Available data indicate that sex steroid combinations will represent a novel approach of regenerative medicine enabling stem cell therapy of neuronal alterations without the cells. In other words, this approach can enable utilization of endogenous pluripotent cells to differentiate into new neurons where needed. Sex steroid levels are high during pregnancy in both the mother and the fetus, and do not alter their bodies in general, but contribute to the fetal development and its immune tolerance by the mother. Utilization of sex steroids in aging individuals exhibiting alteration of neuronal tissues may, however, not be effective, unless its morphostasis mediated by the immune system, is improved. A combined treatment with sex steroid combinations to enable a transdifferentiation of vascular pericytes into neuronal cells, and with a partial blood replacement (500 mL blood withdrawal with immediate replacement of the same fresh blood volume from the young healthy individual) can cause a temporary brain tissue rejuvenation, possibly including improvement of the Alzheimer’s disease. To preserve the achieved regeneration will require a permanent utilization of drugs stimulating immune system role in normal tissue morphostasis, as reported for the honeybee propolis.

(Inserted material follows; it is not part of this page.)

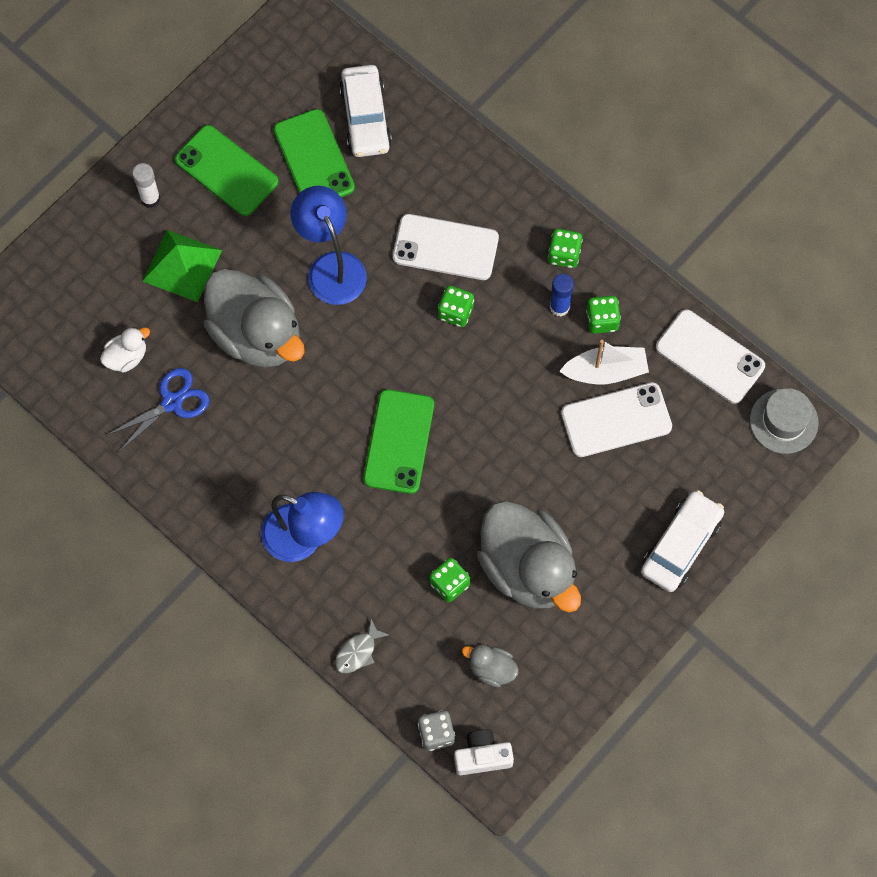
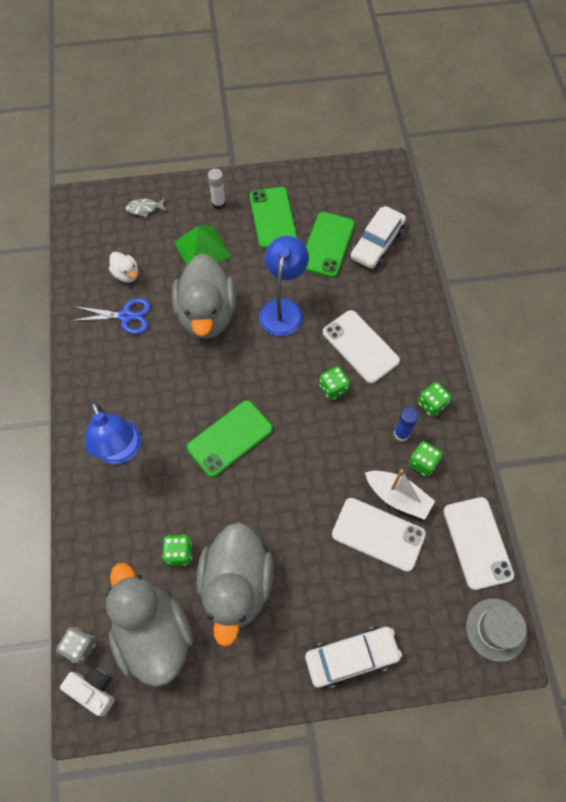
camera: 40 degrees right, 5 degrees down
white duck [100,327,150,373] -> white duck turned 45 degrees clockwise [109,252,138,283]
grey fish [335,619,389,673] -> grey fish moved to [125,198,167,218]
grey duck [462,645,519,687] -> grey duck [106,563,193,687], size x2.30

The age advancement is also accompanied by malignancy development. Early cancer development in untreated individuals can be eradicated by a consumption of unprocessed (rough) shiitake mushrooms. The regression of advanced and metastasizing cancers in otherwise previously untreated patients could be achieved by an elaborated immunotherapy. The patients who had undergone a prolonged and/or high dose or long lasting cytostatic therapy, high dose irradiation, excessive surgery, and exhausted cases close to death, are unlikely to respond the elaborated immunotherapy of cancer.